Este aspecto no es excepcional. La existencia de debates y conflictos jurisdiccionales por la administración de un culto o de sus rentas era un asunto recurrente, puesto que la iglesia no era un cuerpo unificado y libre de conflicto de intereses.123 Debido a ello, este tipo de problemáticas en el patrocinio de las distintas imágenes sagradas y cultos eran frecuentes, especialmente en una monarquía católica que integraba un territorio tan extenso como diverso.124 Sobre todo, porque el culto divino requería -y requiere aún- forzosamente de la recaudación de limosnas para su sustento. De esta manera, no es posible pensar en alguna devoción novohispana sin el marco de una jurisdicción recaudatoria. A mayor devoción, mayor recolección de limosna y por ende conflictos por su administración.
En este artículo hemos tenido como objetivo analizar los factores recaudatorios de limosnas intrínsecos a la religiosidad, e insertarlos dentro de un debate historiográfico sobre la temática guadalupana. Este análisis se sustentó en el presupuesto que considera las distintas formas de recaudación de limosnas -forzosas y voluntarias- como una práctica política, ya que la fiscalidad en el régimen monárquico era un acto político. Postulamos que el conflicto jurídico y de competencia sobre las limosnas permite explicar la complejidad discursiva que la apologética implementó en el siglo XVII para desarrollar un argumento de separación del culto de Tepeyac del de Extremadura.

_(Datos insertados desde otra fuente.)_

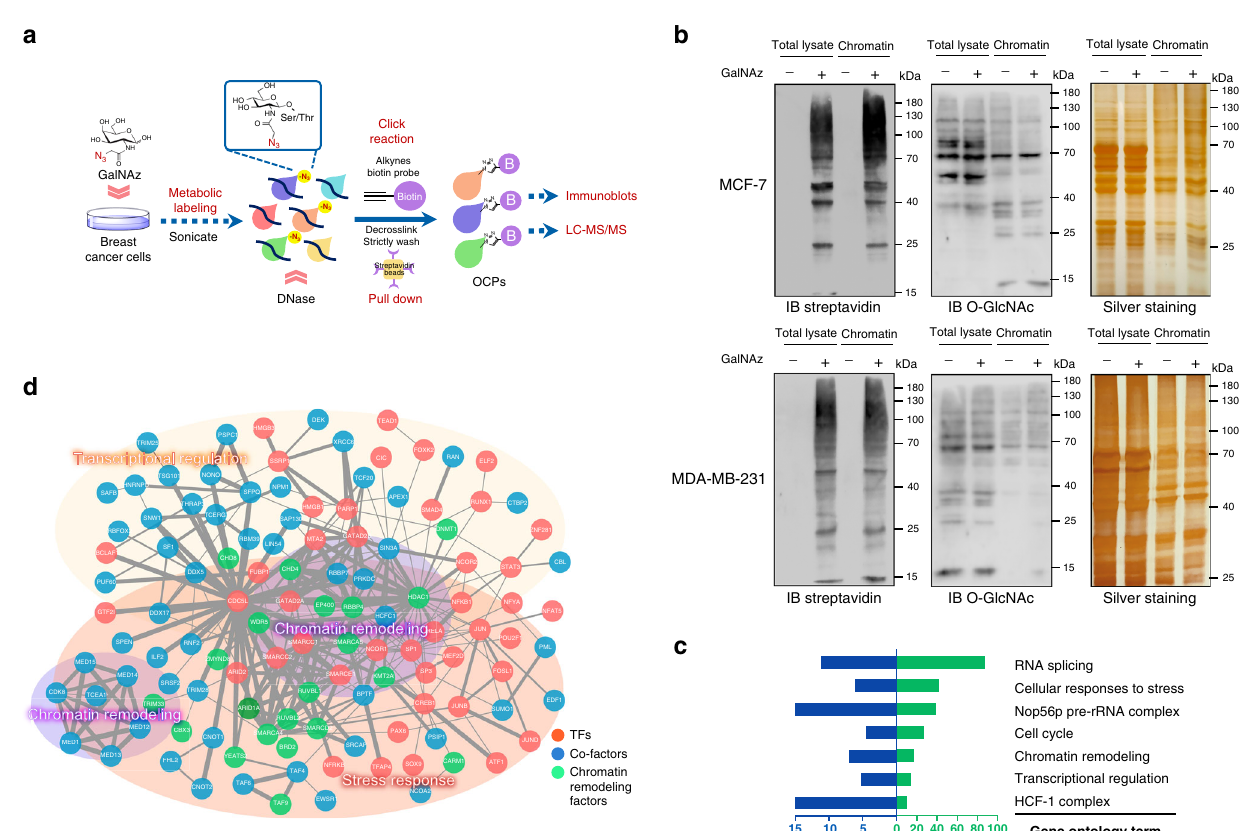
Fig. 1 OCPs are related to the stress response and transcriptional regulation. a Chemical reporter-based metabolic labeling method used to analyze the OCPs by immunoblotting and LC-MS/MS. MCF-7 and MDA-MB-231 cells were incubated in 1 mM GalNAz media or vehicle for 24 h. Azide (N 3 ) is shown in bold in the chemical structure. Biotin-alkynes (B) was used. Chromatin was crosslinked and conjugated to alkyne-biotin by a downstream click reaction. O-GlcNAz chromatin was subsequently decrosslinked and enriched with streptavidin-beads for immunoblotting and LC-MS/MS. b Immunoblotting and silver staining of GalNAz labeled MCF-7 and MDA-MB-231 cell lysates and chromatin. Chromatin proteins of cancer cells in the presence and absence (vehicle) of GalNAz (24 h) were extracted and reacted with alkyne-biotin, and subjected to immunoblotting with streptavidin and the O-GlcNAc-speci fi c antibody CTD110.6. All blots and sliver staining are representative of at least two biologically independent experiments. c GO terms enriched for OCPs in MCF-7 cells. d STRING PPI analysis and functional enrichment analysis of OCTFs in MCF-7 cells. b , c Source Data are provided as a Source Data fi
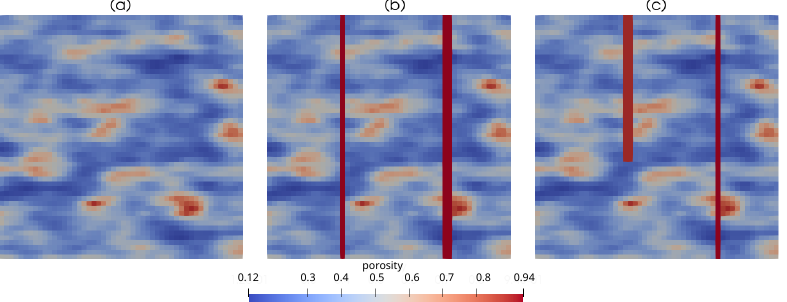
Figure 1. The porosity fields for the three investigated cases: ( a ) no macropores; ( b ) two macropores from top to bottom with different width; ( c ) two macropores with different porosity and different width, only one from top to bottom.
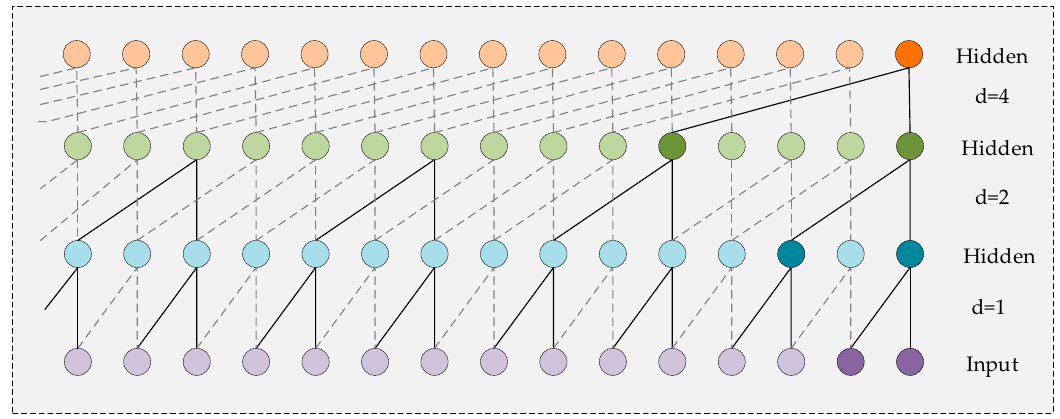
Figure 4. Dilated causal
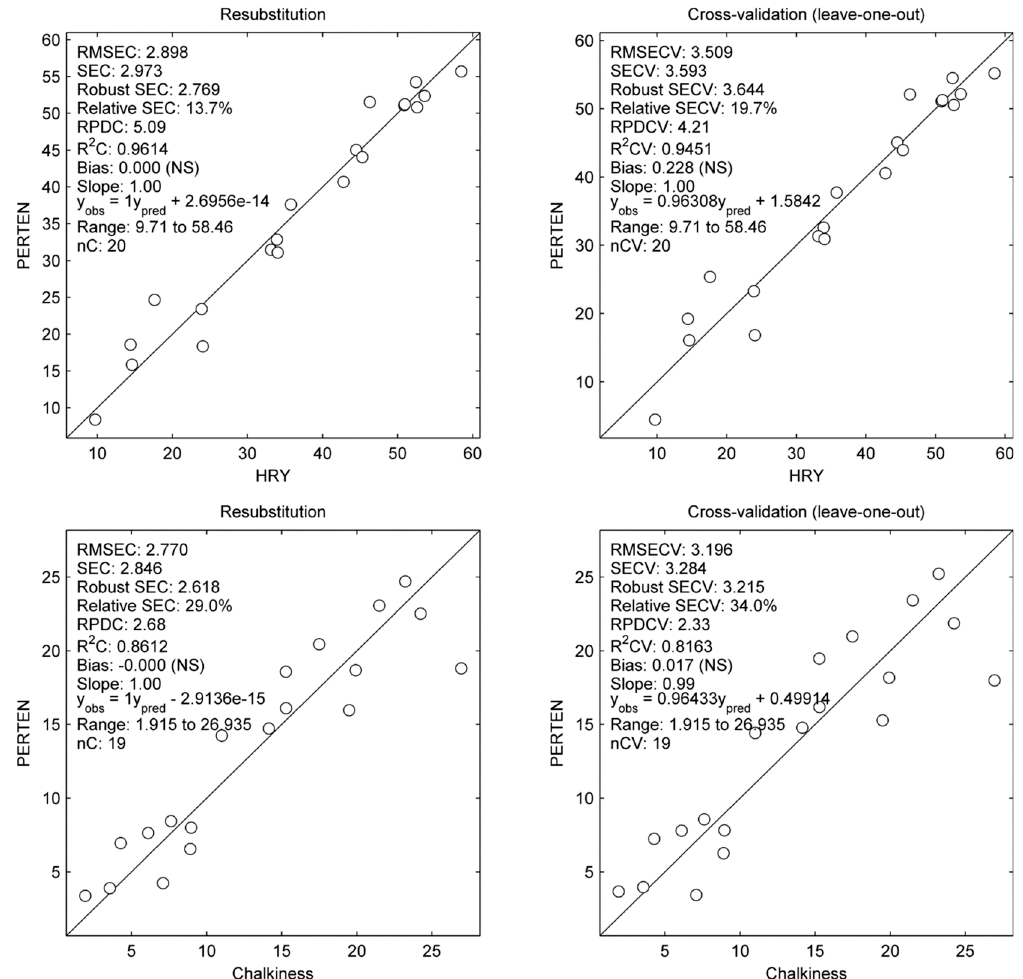
Figure 10. Observed vs. estimated HRY ( top row ) and Chalkiness ( bottom row ). The performances were estimated using re-substitution ( left column ) and leave-one-out (LOO) cross-validation ( right column ).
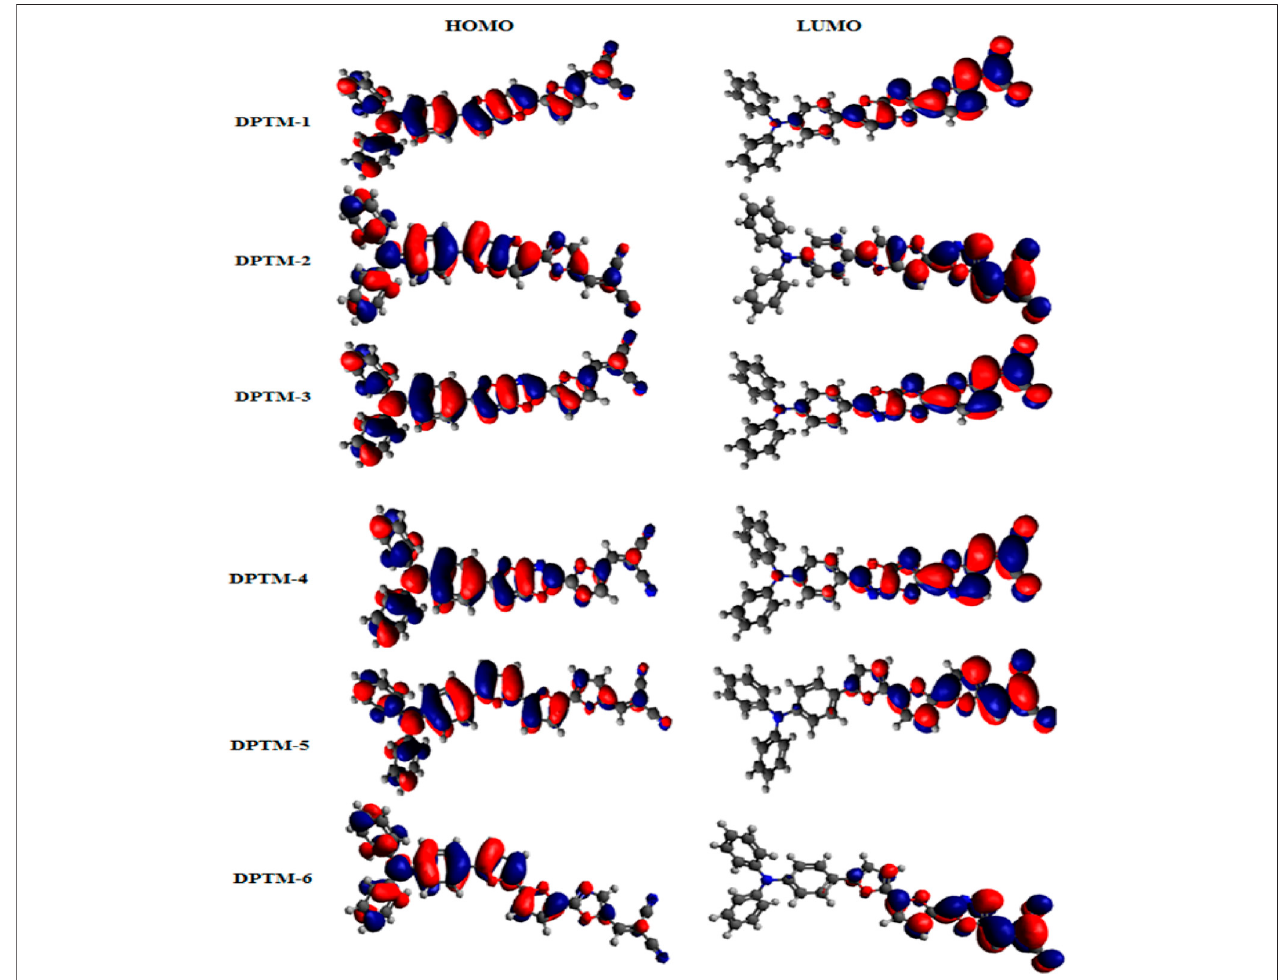
FIGURE 3 | HOMOs and LUMOs of the studied dyes (DPTM-1 to DPTM-12).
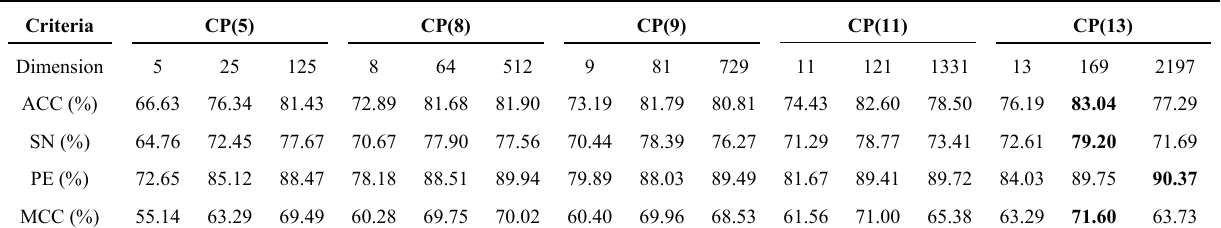
Table 4. Prediction results on the H. pylori dataset. (The numbers in bold is the best result.). Criteria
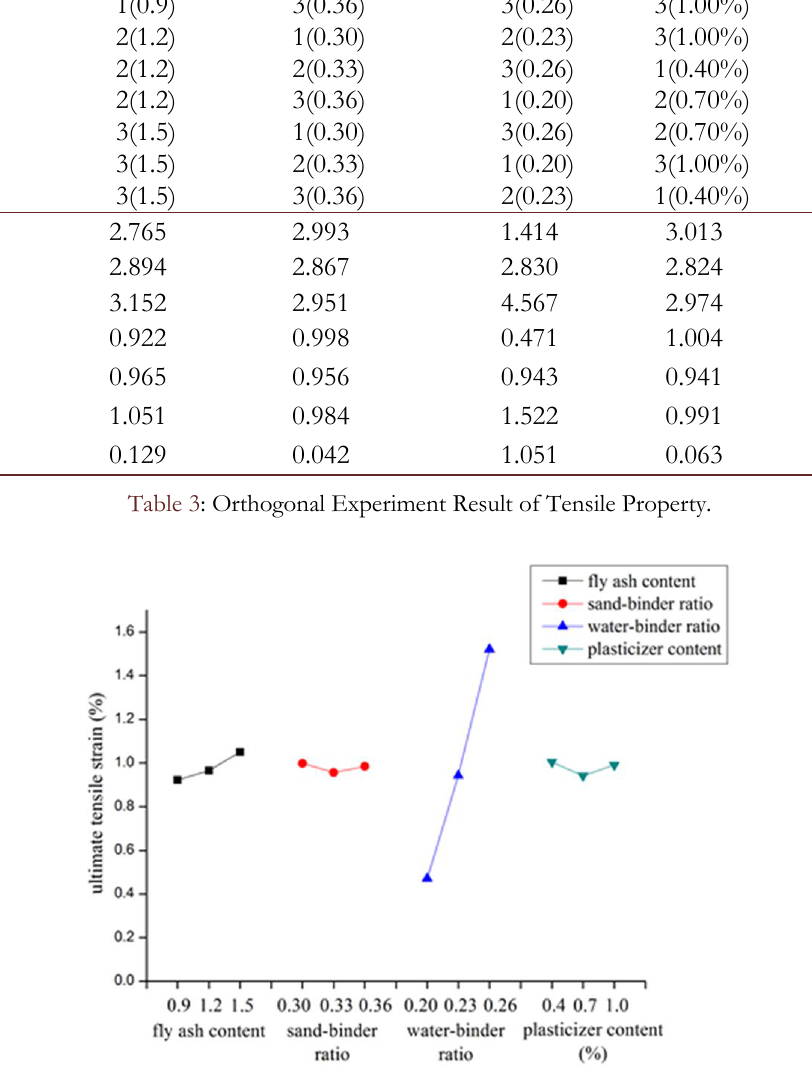
Figure 6: Influence of Changes in Factors on ultimate tensile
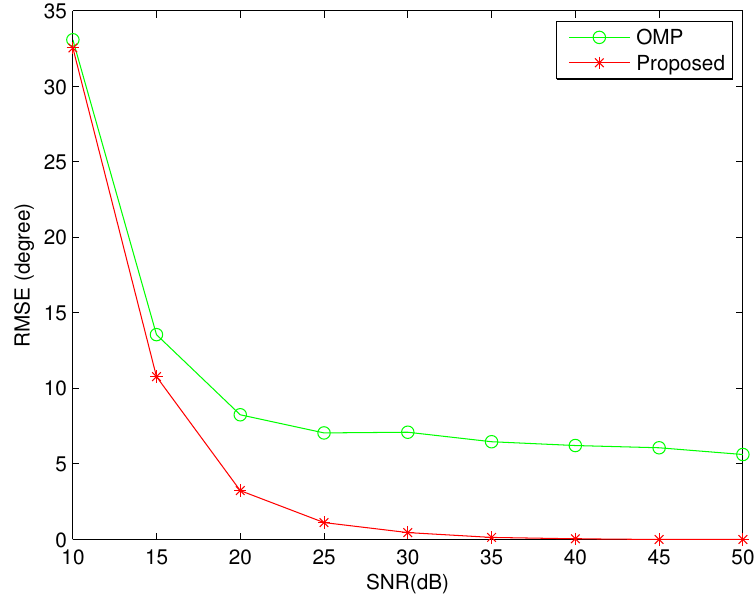
Figure 5. The performance comparison in the ideal case. Four sources are assumed from the DOAs: {− 36 . 1 ◦ , 4 . 1 ◦ , 8 . 1 ◦ , 54 . 1 ◦ } . The power of the sources and noise is 10 dB and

En ese sentido, hemos argumentado que el culto guadalupano y el debate suscitado con motivo de la recaudación de sus limosnas, por más local que fuese, se insertó en una coyuntura de alcances monárquicos. El estudio del culto guadalupano en la Nueva España aún requiere analizar con mayor detenimiento su relación con la contraparte extremeña y las batallas jurídicas que esta compleja vinculación ocasionó a finales del siglo XVI y principios del XVII, sobre todo en la administración de sus limosnas. En especial, le debemos al joven fray Diego de Ocaña y a sus predecesores mayor crédito en el desarrollo del culto guadalupano, del cual quisieron administrar sus rentas y cuyas acciones impulsaron -¡vaya ironía!- lo que devino en la expansión monumental del culto ante el cual, finalmente, perdieron todo derecho de recaudación. En ese sentido, lo hasta aquí argumentado pretende despertar el interés sobre un aspecto poco estudiado, a fin de que los historiadores dirijan la mirada hacia la temática de la recaudación de limosnas puesto que, como hemos mencionado, además de constituir un acto político, formaba parte de las complejas prácticas que sostenían a todas las devociones de la monarquía católica.